* [SOURCE PASSAGE]
+ + + + + + +

IN WELCOMING the December 6 date for a fresh Tobago House of Assembly (THA) election, PNM Tobago Council leader Tracy Davidson-Celestine on Wednesday declared Christmas had come early for Tobagonians.
But the fact that it has taken us so long to arrive at this point is hardly a gift.
There has been an urgent need to get the THA back up and running since the six-six result of the January 25 election. After all sorts of twists and turns, involving debate of bills and an election order, threats of litigation, and even an overnight sit-in at the THA chamber, it has taken the State eight months to arrive at this outcome.
That is a disservice to the people of Tobago, served up by all the parties concerned.
Now, with a virulent disease swirling, claiming more lives with each passing day, Tobagonians have been told they will be able to vote, two months down the road. December 6 means the THA election campaign will be a full two months. Not even the run-up to the 2020 general election was that long.
It is true legislation passed in Parliament paving the way for this election set out a specific timeline that is apparently being followed. Why that legislation set out this rigid timeline is a matter that remains unsatisfactorily explained.
Nonetheless, the process being followed does have the silver lining of imbuing a degree of certainty and transparency in our election processes which is otherwise missing. The matter of a THA election date remains within the back pocket of the powers that be, but at least there is a general timeline set out which is being followed.
The long lead-up gives all parties relatively more time to prepare and reduces the inherent advantage of the incumbent party to an extent.
In a situation in which far more ambitious electoral reforms – such as campaign-finance legislation; fixed terms for leaders – have clearly been placed on the backburner, this is a small victory.
But what is certain about December 6 is that it will come in a context dramatically different from what pertained in January (and even last August).
Its especially disappointing rate of covid19 vaccine take-up has left Tobago vulnerable to the ravages of the delta variant. That situation is set to be worsened if political parties do not manage their affairs carefully on the hustings and regulate their candidates’ and supporters’ behaviour.
Is Tobago prepared for a spike in cases and deaths, in addition to an election? What will happen if it is not?
The authorities are clearly optimistic about how things will be months down the road. But even in ordinary times, a day is a long time in politics. And this campaign will be two months long.

+ + + + + + +

* [RECORD EXTRACTS]

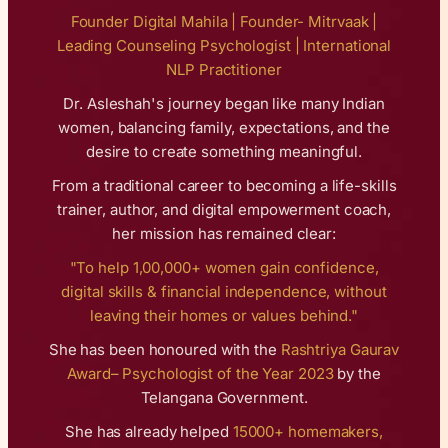
Founder Digital Mahila | Founder- Mitrvaak |
Leading Counseling Psychologist | International
NLP Practitioner
Dr. Asleshah's journey began like many Indian
women, balancing family, expectations, and the
desire to create something meaningful.
From a traditional career to becoming a life-skills
trainer, author, and digital empowerment coach,
her mission has remained clear:
"To help 1,00,000+ women gain confidence,
digital skills & financial independence, without
leaving their homes or values behind."
She has been honoured with the
Rashtriya Gaurav
Award– Psychologist of the Year 2023
by the
Telangana Government.
She has already helped
15000+ homemakers,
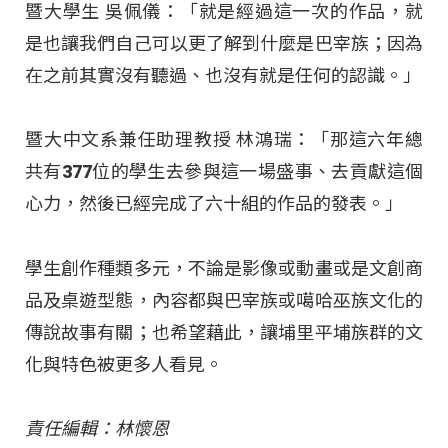
暨大學生 吳佩儀：「就是經過這一次的作品，就
是也讓我們自己可以更了解到什麼是巴宰族；因為
在之前其實沒有聽過、也沒有就是任何的認識。」
暨大中文系兼任助理教授 林鴻瑞：「那這六年總
共有377位的學生去參與這一場盛事、去貢獻這個
心力，然後已經完成了六十組的作品的發表。」
學生創作種類多元，不論是影像或動畫或是文創商
品及桌遊型態，內容都與巴宰族或噶哈巫族文化的
傳說故事有關；也希望藉此，讓埔里平埔族群的文
化與特色被更多人看見。
責任編輯：林懷恩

+ + + + + + +

* [EXERCISE BRIEF] Update the editorial on the THA election date between "IN WELCOMING the" and "hardly a gift.", inclusive, so that "New Year" takes the place of "Christmas". The records are not needed for the work here.

* [REPLY]
IN WELCOMING the December 6 date for a fresh Tobago House of Assembly (THA) election, PNM Tobago Council leader Tracy Davidson-Celestine on Wednesday declared New Year had come early for Tobagonians.
But the fact that it has taken us so long to arrive at this point is hardly a gift.